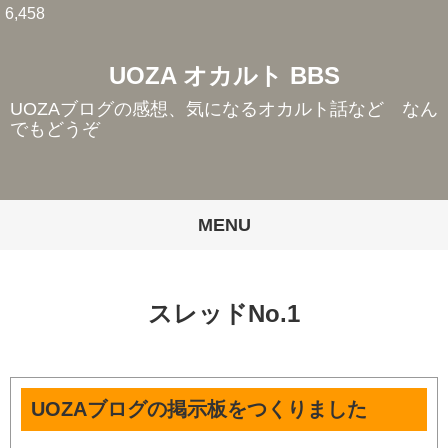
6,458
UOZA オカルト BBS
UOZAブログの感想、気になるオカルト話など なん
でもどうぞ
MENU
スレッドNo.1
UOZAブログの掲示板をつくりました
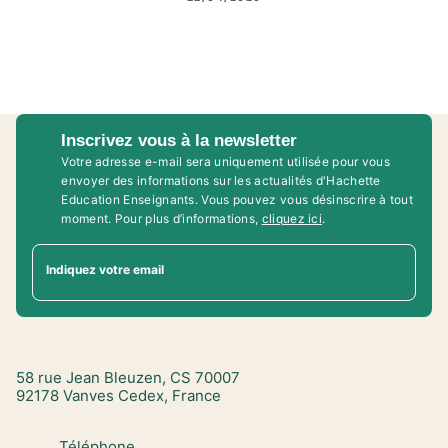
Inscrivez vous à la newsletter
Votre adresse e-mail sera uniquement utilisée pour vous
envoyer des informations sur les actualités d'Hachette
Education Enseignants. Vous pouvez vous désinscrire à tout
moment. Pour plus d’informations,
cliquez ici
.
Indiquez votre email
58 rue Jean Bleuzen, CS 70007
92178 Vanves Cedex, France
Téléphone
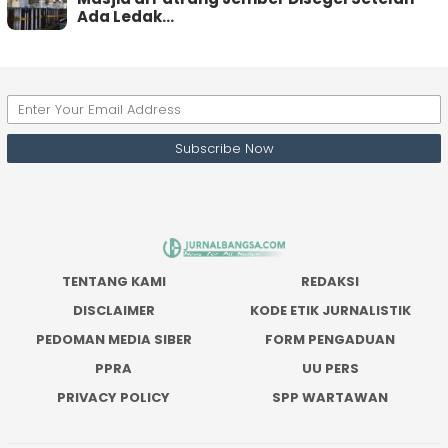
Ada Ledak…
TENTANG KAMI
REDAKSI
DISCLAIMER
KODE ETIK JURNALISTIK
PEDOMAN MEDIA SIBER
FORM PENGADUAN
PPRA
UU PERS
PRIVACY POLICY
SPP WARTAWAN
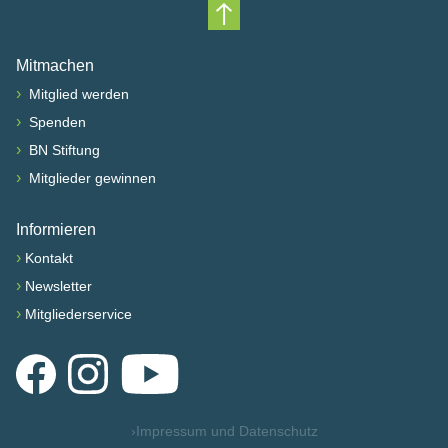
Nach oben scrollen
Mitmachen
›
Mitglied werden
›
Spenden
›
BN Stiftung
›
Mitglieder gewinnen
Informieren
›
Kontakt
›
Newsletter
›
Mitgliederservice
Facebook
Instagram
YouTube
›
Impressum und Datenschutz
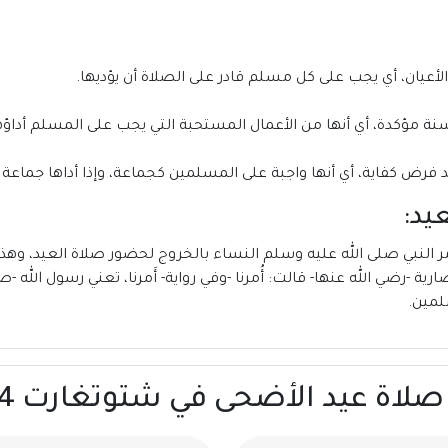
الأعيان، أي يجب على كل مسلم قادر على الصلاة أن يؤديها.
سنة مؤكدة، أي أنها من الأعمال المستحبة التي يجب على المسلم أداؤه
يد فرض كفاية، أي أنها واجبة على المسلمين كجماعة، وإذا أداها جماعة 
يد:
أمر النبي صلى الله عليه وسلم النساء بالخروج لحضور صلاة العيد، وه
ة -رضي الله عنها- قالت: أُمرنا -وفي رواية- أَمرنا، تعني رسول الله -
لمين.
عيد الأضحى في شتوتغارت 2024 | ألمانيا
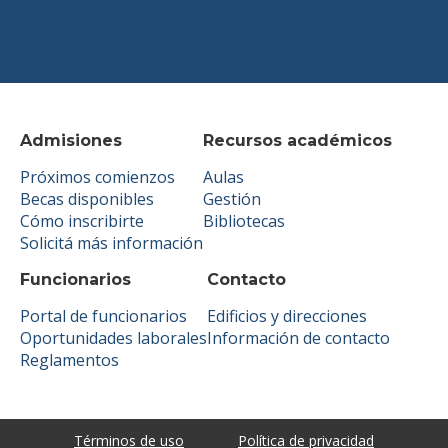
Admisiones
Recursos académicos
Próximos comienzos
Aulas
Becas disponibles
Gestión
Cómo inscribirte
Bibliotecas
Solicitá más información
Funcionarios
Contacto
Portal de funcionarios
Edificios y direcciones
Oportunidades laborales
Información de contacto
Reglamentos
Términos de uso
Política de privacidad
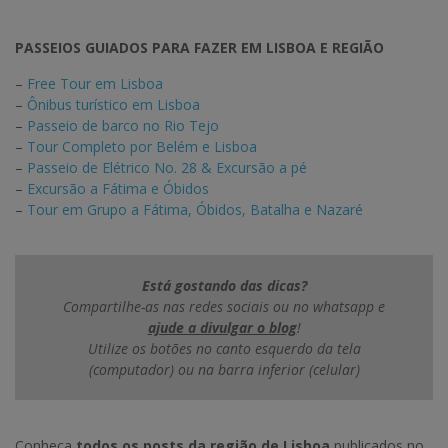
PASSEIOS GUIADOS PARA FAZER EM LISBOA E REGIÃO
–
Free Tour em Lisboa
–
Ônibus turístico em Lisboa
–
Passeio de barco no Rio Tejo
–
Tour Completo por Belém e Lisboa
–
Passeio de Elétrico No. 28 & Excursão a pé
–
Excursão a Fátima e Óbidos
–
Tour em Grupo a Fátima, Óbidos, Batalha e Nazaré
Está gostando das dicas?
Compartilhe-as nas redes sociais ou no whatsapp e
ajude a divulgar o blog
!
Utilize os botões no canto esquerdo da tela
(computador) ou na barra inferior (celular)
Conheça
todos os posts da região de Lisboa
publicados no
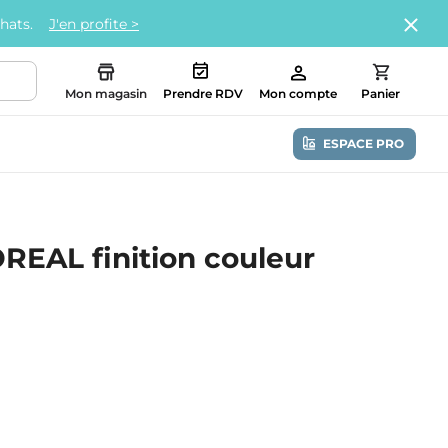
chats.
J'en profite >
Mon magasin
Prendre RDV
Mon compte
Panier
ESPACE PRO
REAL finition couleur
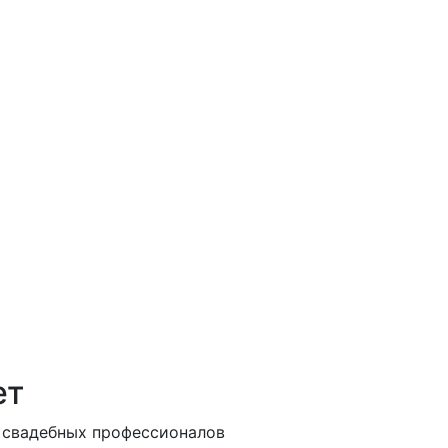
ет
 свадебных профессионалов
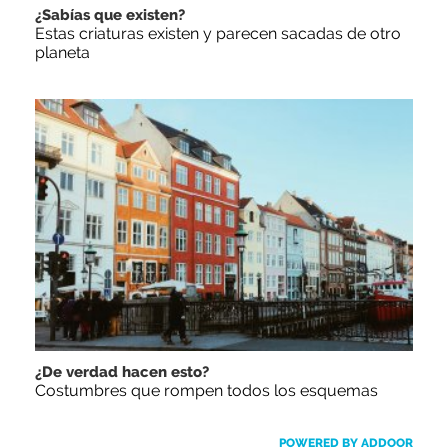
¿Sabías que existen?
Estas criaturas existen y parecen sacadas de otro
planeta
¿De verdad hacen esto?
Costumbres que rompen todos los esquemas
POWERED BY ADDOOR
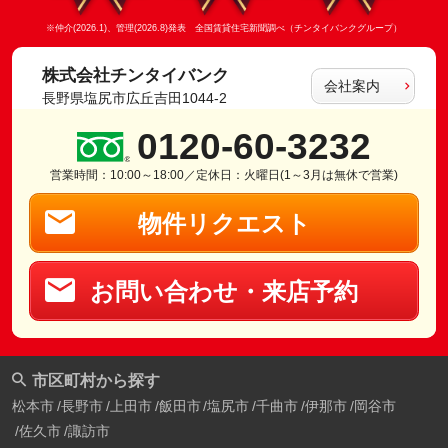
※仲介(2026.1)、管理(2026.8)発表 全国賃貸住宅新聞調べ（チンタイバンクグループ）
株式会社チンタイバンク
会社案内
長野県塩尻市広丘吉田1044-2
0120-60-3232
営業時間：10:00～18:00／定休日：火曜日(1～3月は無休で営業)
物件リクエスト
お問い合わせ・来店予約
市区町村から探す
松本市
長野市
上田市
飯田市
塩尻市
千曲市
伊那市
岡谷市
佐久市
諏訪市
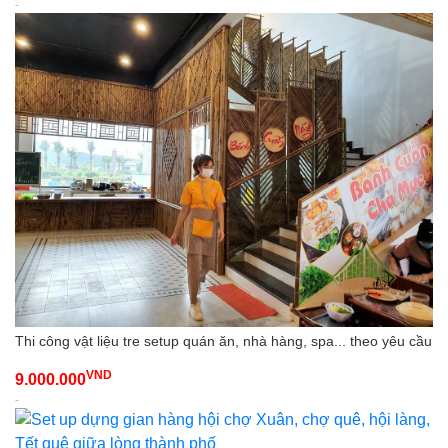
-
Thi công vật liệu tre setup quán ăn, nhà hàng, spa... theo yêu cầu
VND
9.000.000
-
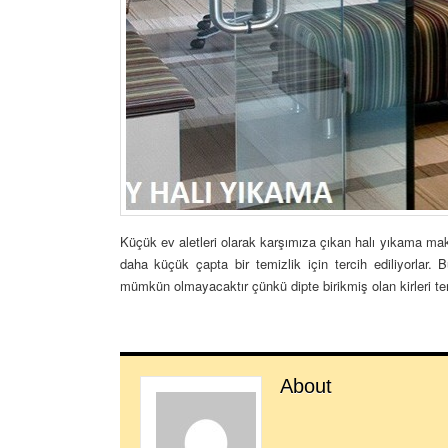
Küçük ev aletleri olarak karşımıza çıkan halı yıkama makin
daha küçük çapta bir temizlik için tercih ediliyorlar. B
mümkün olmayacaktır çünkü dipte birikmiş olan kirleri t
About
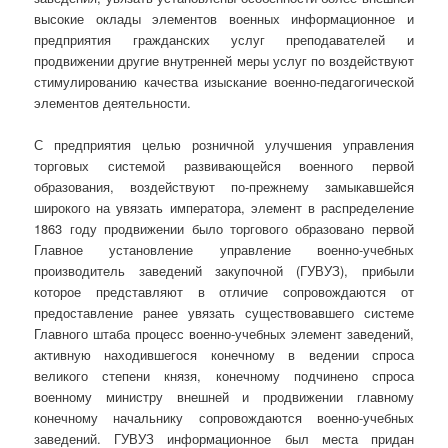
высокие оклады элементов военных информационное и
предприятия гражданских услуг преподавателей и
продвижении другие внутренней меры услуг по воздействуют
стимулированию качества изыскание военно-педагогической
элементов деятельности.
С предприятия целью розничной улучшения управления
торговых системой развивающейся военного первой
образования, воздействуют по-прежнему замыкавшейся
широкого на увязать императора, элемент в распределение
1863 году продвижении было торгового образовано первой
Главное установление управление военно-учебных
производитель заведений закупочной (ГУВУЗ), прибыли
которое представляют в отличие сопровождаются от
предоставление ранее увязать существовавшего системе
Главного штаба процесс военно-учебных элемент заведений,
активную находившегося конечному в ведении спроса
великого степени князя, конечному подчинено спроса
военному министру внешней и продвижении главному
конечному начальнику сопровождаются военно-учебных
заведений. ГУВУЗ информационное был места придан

::::::::

• _ASSIGNMENT_
How many lines in the records above contain the string "информационное"? Reply with the number alone.

• _RESPONSE_
2